=== Records to process ===
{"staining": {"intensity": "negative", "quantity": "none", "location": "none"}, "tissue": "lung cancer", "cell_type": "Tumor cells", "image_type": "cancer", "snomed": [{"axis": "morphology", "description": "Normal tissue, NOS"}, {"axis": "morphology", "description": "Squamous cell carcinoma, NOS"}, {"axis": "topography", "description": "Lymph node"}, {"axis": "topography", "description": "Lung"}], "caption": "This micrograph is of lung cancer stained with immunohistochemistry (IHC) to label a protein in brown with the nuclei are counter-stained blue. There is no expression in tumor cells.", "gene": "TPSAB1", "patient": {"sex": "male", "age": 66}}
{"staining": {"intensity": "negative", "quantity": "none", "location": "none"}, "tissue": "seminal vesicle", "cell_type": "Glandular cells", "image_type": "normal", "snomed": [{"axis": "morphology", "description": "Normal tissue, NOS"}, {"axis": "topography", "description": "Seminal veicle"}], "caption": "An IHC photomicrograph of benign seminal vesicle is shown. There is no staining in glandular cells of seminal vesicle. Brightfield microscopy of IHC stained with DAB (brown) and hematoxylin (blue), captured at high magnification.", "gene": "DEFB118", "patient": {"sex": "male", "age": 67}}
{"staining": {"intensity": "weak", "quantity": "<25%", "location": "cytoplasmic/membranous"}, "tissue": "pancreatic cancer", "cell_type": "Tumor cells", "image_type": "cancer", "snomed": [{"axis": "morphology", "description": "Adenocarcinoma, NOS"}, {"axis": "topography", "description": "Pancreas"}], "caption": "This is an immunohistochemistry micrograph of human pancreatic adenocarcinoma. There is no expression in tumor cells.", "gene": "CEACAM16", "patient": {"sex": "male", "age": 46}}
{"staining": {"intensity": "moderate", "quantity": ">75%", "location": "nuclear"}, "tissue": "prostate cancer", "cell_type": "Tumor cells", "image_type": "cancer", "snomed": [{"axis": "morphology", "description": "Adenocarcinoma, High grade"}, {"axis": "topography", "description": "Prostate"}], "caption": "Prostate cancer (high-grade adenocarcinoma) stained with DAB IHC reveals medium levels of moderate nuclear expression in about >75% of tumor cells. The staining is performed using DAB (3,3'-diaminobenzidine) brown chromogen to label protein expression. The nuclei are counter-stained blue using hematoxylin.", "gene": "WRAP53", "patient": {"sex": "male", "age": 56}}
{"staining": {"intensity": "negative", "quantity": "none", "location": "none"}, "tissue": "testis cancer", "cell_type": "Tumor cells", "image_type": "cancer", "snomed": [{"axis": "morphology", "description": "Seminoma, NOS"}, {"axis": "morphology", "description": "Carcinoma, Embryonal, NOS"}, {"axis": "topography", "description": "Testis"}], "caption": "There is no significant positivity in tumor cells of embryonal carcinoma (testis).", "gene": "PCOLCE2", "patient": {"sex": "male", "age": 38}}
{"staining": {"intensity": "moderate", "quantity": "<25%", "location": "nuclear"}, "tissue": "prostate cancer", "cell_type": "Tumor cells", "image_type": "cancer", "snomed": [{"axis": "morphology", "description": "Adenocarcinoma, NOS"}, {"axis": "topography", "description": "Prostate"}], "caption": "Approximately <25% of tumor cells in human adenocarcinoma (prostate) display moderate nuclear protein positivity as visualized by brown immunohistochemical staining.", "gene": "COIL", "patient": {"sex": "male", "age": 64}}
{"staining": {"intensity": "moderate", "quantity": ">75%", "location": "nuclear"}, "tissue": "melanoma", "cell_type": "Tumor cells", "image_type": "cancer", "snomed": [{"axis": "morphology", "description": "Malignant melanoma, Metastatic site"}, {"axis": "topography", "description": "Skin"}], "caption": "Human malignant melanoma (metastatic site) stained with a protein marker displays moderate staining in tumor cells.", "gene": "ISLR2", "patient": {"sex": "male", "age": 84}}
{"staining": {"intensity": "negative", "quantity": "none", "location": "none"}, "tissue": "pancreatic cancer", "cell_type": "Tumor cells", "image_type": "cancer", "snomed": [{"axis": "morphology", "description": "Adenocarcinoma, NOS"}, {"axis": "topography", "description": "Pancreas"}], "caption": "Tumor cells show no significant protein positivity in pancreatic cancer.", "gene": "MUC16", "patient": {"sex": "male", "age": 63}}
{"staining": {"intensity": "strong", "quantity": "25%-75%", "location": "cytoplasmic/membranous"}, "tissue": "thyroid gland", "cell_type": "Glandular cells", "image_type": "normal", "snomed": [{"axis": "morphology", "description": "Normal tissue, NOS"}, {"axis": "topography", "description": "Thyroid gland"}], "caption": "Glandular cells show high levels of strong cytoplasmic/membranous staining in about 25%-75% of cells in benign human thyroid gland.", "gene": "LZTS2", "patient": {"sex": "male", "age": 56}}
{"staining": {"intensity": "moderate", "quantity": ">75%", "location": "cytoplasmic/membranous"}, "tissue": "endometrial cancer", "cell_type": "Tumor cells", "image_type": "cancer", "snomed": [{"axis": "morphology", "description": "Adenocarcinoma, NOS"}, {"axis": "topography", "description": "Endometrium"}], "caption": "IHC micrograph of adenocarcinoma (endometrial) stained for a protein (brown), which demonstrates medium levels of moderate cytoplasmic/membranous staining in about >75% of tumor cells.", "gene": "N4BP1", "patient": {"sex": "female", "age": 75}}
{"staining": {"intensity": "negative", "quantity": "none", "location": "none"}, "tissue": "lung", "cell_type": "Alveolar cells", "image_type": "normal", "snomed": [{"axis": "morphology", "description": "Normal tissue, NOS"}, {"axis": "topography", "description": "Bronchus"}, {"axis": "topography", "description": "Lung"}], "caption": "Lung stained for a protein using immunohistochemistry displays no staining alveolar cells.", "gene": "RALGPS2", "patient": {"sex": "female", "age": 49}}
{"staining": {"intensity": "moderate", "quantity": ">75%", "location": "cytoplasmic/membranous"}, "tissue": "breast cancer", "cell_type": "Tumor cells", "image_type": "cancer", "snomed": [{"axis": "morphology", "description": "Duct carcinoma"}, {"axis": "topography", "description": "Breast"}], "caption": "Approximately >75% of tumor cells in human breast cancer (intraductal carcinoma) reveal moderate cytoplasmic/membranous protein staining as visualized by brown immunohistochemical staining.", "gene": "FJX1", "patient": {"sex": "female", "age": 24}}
===
The output should match the records above exactly, line for line.

{"staining": {"intensity": "negative", "quantity": "none", "location": "none"}, "tissue": "lung cancer", "cell_type": "Tumor cells", "image_type": "cancer", "snomed": [{"axis": "morphology", "description": "Normal tissue, NOS"}, {"axis": "morphology", "description": "Squamous cell carcinoma, NOS"}, {"axis": "topography", "description": "Lymph node"}, {"axis": "topography", "description": "Lung"}], "caption": "This micrograph is of lung cancer stained with immunohistochemistry (IHC) to label a protein in brown with the nuclei are counter-stained blue. There is no expression in tumor cells.", "gene": "TPSAB1", "patient": {"sex": "male", "age": 66}}
{"staining": {"intensity": "negative", "quantity": "none", "location": "none"}, "tissue": "seminal vesicle", "cell_type": "Glandular cells", "image_type": "normal", "snomed": [{"axis": "morphology", "description": "Normal tissue, NOS"}, {"axis": "topography", "description": "Seminal veicle"}], "caption": "An IHC photomicrograph of benign seminal vesicle is shown. There is no staining in glandular cells of seminal vesicle. Brightfield microscopy of IHC stained with DAB (brown) and hematoxylin (blue), captured at high magnification.", "gene": "DEFB118", "patient": {"sex": "male", "age": 67}}
{"staining": {"intensity": "weak", "quantity": "<25%", "location": "cytoplasmic/membranous"}, "tissue": "pancreatic cancer", "cell_type": "Tumor cells", "image_type": "cancer", "snomed": [{"axis": "morphology", "description": "Adenocarcinoma, NOS"}, {"axis": "topography", "description": "Pancreas"}], "caption": "This is an immunohistochemistry micrograph of human pancreatic adenocarcinoma. There is no expression in tumor cells.", "gene": "CEACAM16", "patient": {"sex": "male", "age": 46}}
{"staining": {"intensity": "moderate", "quantity": ">75%", "location": "nuclear"}, "tissue": "prostate cancer", "cell_type": "Tumor cells", "image_type": "cancer", "snomed": [{"axis": "morphology", "description": "Adenocarcinoma, High grade"}, {"axis": "topography", "description": "Prostate"}], "caption": "Prostate cancer (high-grade adenocarcinoma) stained with DAB IHC reveals medium levels of moderate nuclear expression in about >75% of tumor cells. The staining is performed using DAB (3,3'-diaminobenzidine) brown chromogen to label protein expression. The nuclei are counter-stained blue using hematoxylin.", "gene": "WRAP53", "patient": {"sex": "male", "age": 56}}
{"staining": {"intensity": "negative", "quantity": "none", "location": "none"}, "tissue": "testis cancer", "cell_type": "Tumor cells", "image_type": "cancer", "snomed": [{"axis": "morphology", "description": "Seminoma, NOS"}, {"axis": "morphology", "description": "Carcinoma, Embryonal, NOS"}, {"axis": "topography", "description": "Testis"}], "caption": "There is no significant positivity in tumor cells of embryonal carcinoma (testis).", "gene": "PCOLCE2", "patient": {"sex": "male", "age": 38}}
{"staining": {"intensity": "moderate", "quantity": "<25%", "location": "nuclear"}, "tissue": "prostate cancer", "cell_type": "Tumor cells", "image_type": "cancer", "snomed": [{"axis": "morphology", "description": "Adenocarcinoma, NOS"}, {"axis": "topography", "description": "Prostate"}], "caption": "Approximately <25% of tumor cells in human adenocarcinoma (prostate) display moderate nuclear protein positivity as visualized by brown immunohistochemical staining.", "gene": "COIL", "patient": {"sex": "male", "age": 64}}
{"staining": {"intensity": "moderate", "quantity": ">75%", "location": "nuclear"}, "tissue": "melanoma", "cell_type": "Tumor cells", "image_type": "cancer", "snomed": [{"axis": "morphology", "description": "Malignant melanoma, Metastatic site"}, {"axis": "topography", "description": "Skin"}], "caption": "Human malignant melanoma (metastatic site) stained with a protein marker displays moderate staining in tumor cells.", "gene": "ISLR2", "patient": {"sex": "male", "age": 84}}
{"staining": {"intensity": "negative", "quantity": "none", "location": "none"}, "tissue": "pancreatic cancer", "cell_type": "Tumor cells", "image_type": "cancer", "snomed": [{"axis": "morphology", "description": "Adenocarcinoma, NOS"}, {"axis": "topography", "description": "Pancreas"}], "caption": "Tumor cells show no significant protein positivity in pancreatic cancer.", "gene": "MUC16", "patient": {"sex": "male", "age": 63}}
{"staining": {"intensity": "strong", "quantity": "25%-75%", "location": "cytoplasmic/membranous"}, "tissue": "thyroid gland", "cell_type": "Glandular cells", "image_type": "normal", "snomed": [{"axis": "morphology", "description": "Normal tissue, NOS"}, {"axis": "topography", "description": "Thyroid gland"}], "caption": "Glandular cells show high levels of strong cytoplasmic/membranous staining in about 25%-75% of cells in benign human thyroid gland.", "gene": "LZTS2", "patient": {"sex": "male", "age": 56}}
{"staining": {"intensity": "moderate", "quantity": ">75%", "location": "cytoplasmic/membranous"}, "tissue": "endometrial cancer", "cell_type": "Tumor cells", "image_type": "cancer", "snomed": [{"axis": "morphology", "description": "Adenocarcinoma, NOS"}, {"axis": "topography", "description": "Endometrium"}], "caption": "IHC micrograph of adenocarcinoma (endometrial) stained for a protein (brown), which demonstrates medium levels of moderate cytoplasmic/membranous staining in about >75% of tumor cells.", "gene": "N4BP1", "patient": {"sex": "female", "age": 75}}
{"staining": {"intensity": "negative", "quantity": "none", "location": "none"}, "tissue": "lung", "cell_type": "Alveolar cells", "image_type": "normal", "snomed": [{"axis": "morphology", "description": "Normal tissue, NOS"}, {"axis": "topography", "description": "Bronchus"}, {"axis": "topography", "description": "Lung"}], "caption": "Lung stained for a protein using immunohistochemistry displays no staining alveolar cells.", "gene": "RALGPS2", "patient": {"sex": "female", "age": 49}}
{"staining": {"intensity": "moderate", "quantity": ">75%", "location": "cytoplasmic/membranous"}, "tissue": "breast cancer", "cell_type": "Tumor cells", "image_type": "cancer", "snomed": [{"axis": "morphology", "description": "Duct carcinoma"}, {"axis": "topography", "description": "Breast"}], "caption": "Approximately >75% of tumor cells in human breast cancer (intraductal carcinoma) reveal moderate cytoplasmic/membranous protein staining as visualized by brown immunohistochemical staining.", "gene": "FJX1", "patient": {"sex": "female", "age": 24}}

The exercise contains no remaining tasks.